To ta pod oknem, z boku działki za tarasem. Trawnik się zmniejszył
Reszta rabat bez zmian. Czas miałam wypełniony innymi obowiązkami i jeszcze jakieś 3 miesiące mnie czeka tych innych spraw.
W tzw. Międzyczasie szukałyśmy drzew do Joli April, jeden Alpens wylądował u mnie coby klimatyzator sąsiada nie rzucał się w oczy i to tyle. A i byłam podołować się u Kwartecika. Koniec września jest wrzucony telefoniczny skrót.
Odnotowuję 2 głos za dołowaniem klona )) klon idzie przy wejściu koło kielichowca. Muszę tylko poobserwować czy za sucho mu tam nie będzie. Parocja przy wejściu do domu w donicy zamiast lub obok tuji. Hortensja to też donica - pod morwą.
jeszcze przychodzi mi jedna rzecz. Ostatnio czytałam, że grujecznik dostaje czerwonego koloru na jesieni jak ma bardziej kwaśno. Nie testowałam więc nie wiem czy to prawda. Mój nawet żółty nie chce być. Może z tym klonem jest podobnie? W jaką ziemię go sadziłyście?

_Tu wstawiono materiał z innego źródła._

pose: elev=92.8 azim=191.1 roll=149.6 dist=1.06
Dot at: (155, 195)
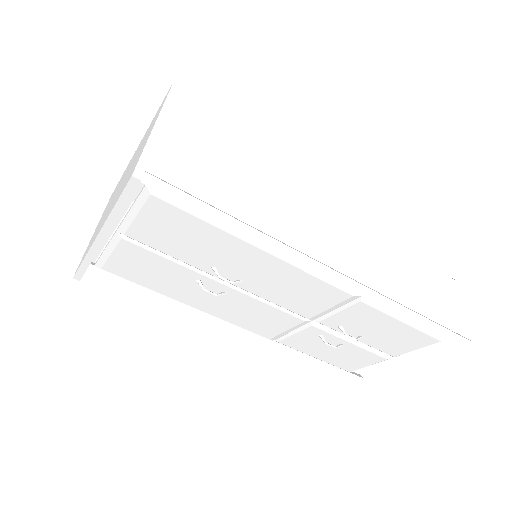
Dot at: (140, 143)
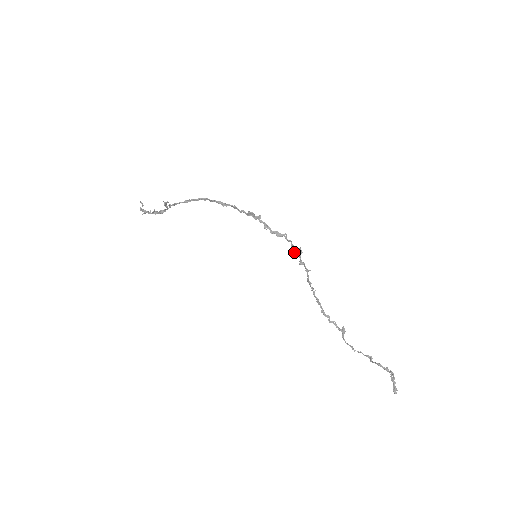
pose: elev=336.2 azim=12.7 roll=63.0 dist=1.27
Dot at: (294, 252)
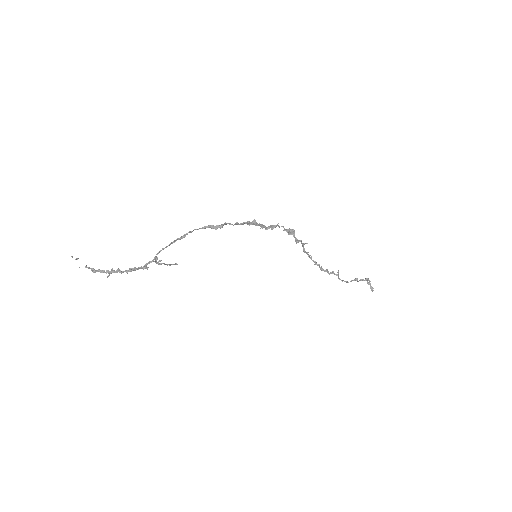
Dot at: occluded
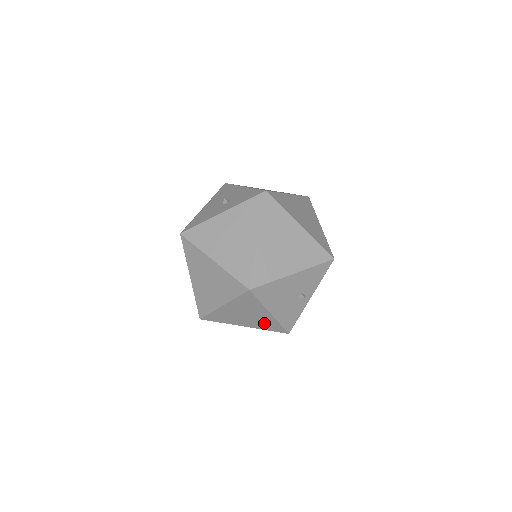
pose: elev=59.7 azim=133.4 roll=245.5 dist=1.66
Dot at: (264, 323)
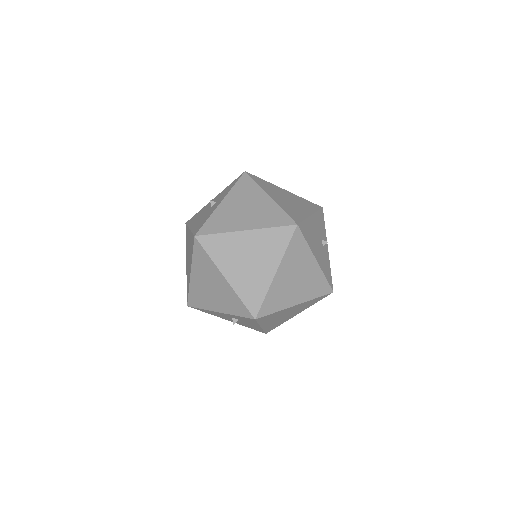
Dot at: (312, 285)
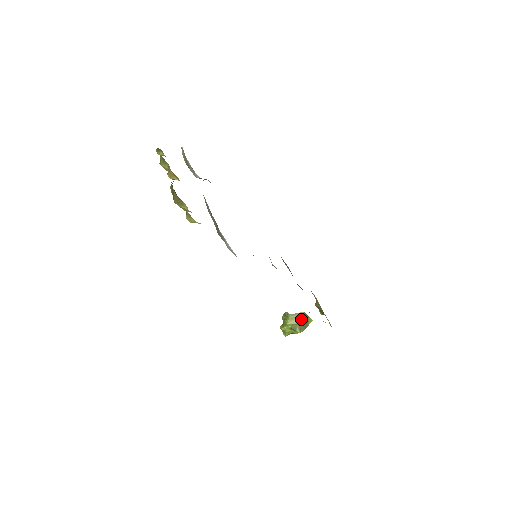
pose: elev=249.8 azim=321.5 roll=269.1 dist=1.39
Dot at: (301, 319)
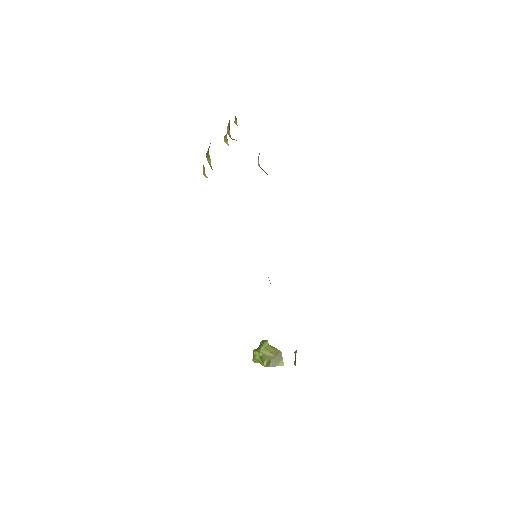
Dot at: (275, 355)
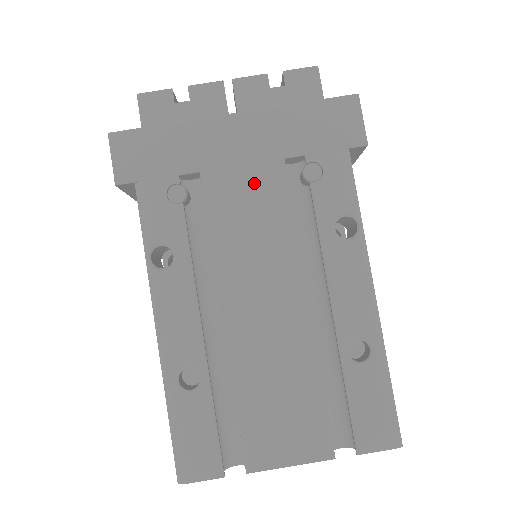
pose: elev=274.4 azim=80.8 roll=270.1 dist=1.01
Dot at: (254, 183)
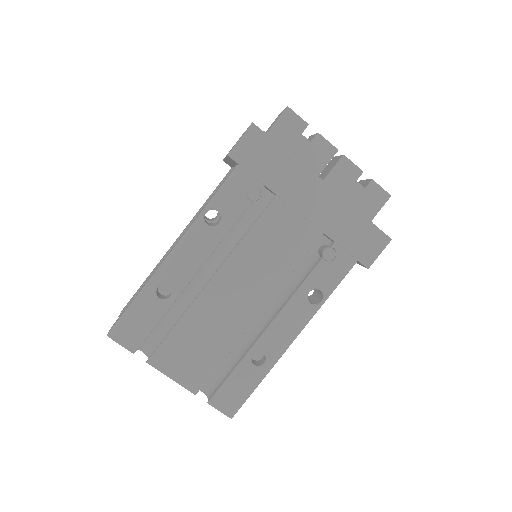
Dot at: (297, 230)
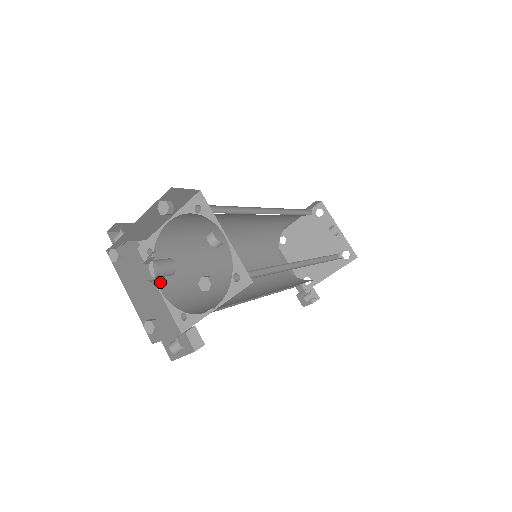
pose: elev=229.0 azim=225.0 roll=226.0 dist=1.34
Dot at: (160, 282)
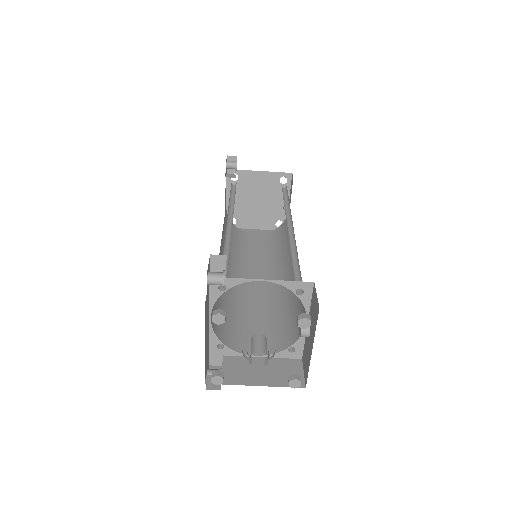
Dot at: occluded
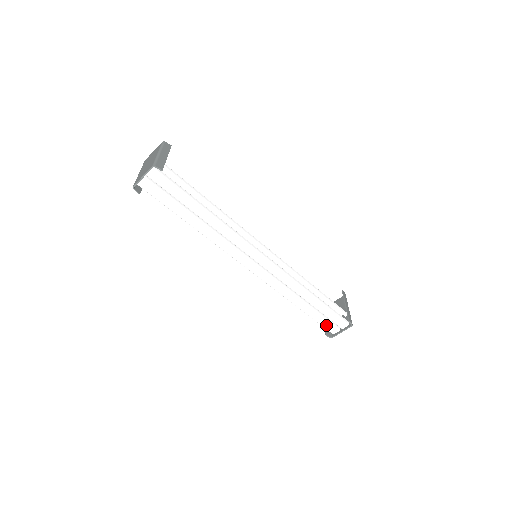
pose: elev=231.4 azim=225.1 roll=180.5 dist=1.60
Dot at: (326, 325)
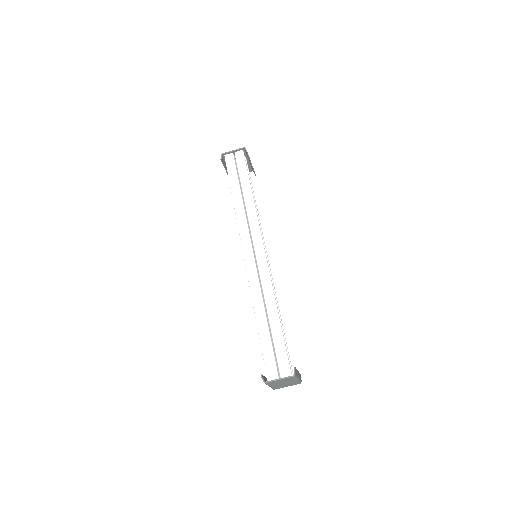
Dot at: (269, 362)
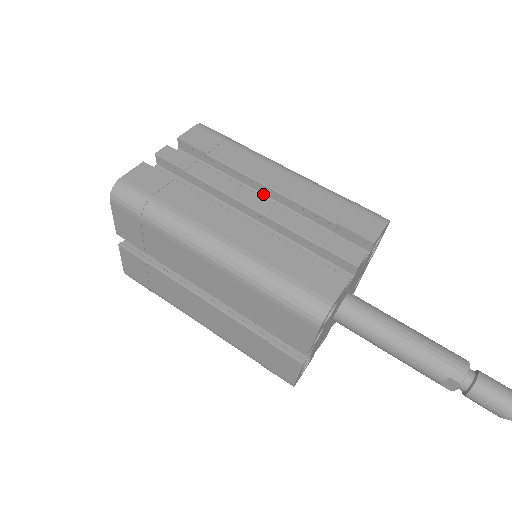
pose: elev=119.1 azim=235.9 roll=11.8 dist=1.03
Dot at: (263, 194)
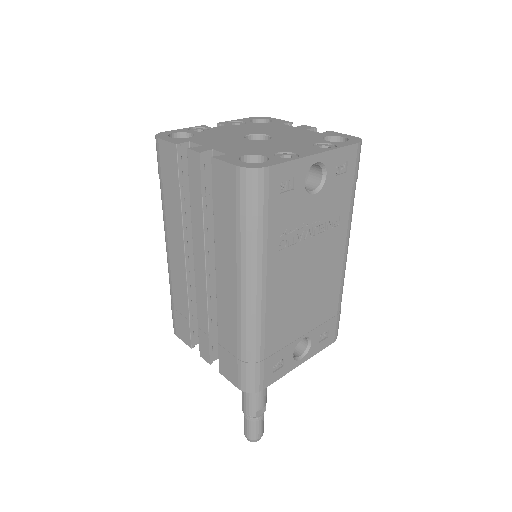
Dot at: occluded
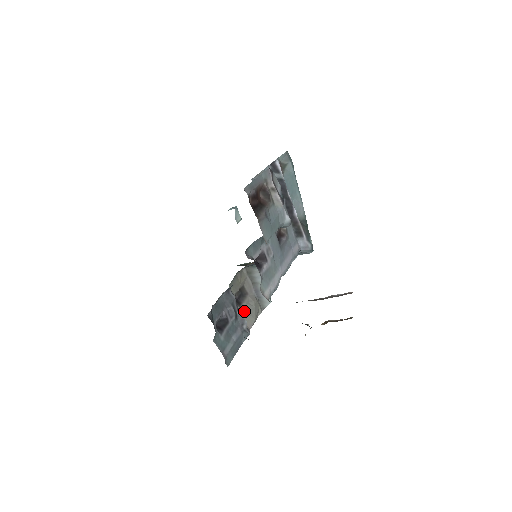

Inka, będę mieć wolny róg działki z jednej strony przęsło, z drugiej ( a jak się upre to może być trochę więcej. od strony południowej jest nieużytek. Od wschodniej sąsiad. Po naszej stronie przy podmurówce jest puszczone odwodnienie . Do tej pory były tam pokrzywy, kompostownik. Ziemia taka se, ale dodam kompostu,obornika,mączkę bazaltową,dam darń odwrócona i posypie kora.w sąsiedztwie jest warzywnik. I tyle z opisu słownego. Zabiorę się dziś to pójdę trochę pokopać,zdjęcie zrobię i wrzucę pod wieczór
Zawsze mi się wydaję, że ja ludzi wkurzam, tak to się myśli, gdy nie ma się wiary w siebie
galgAsia- kto chce gracki? Bo ja chciałam co innego,a mam chyba właśnie je :/
O przebarwieniach swoich nowych roślin powiem więcej w przyszłym sezonie. Natomiast byłam ostatnio w szkółce i mieli wieeelkie grujeczniki przebarwione na żółto ale pachnące karmelem z daleka.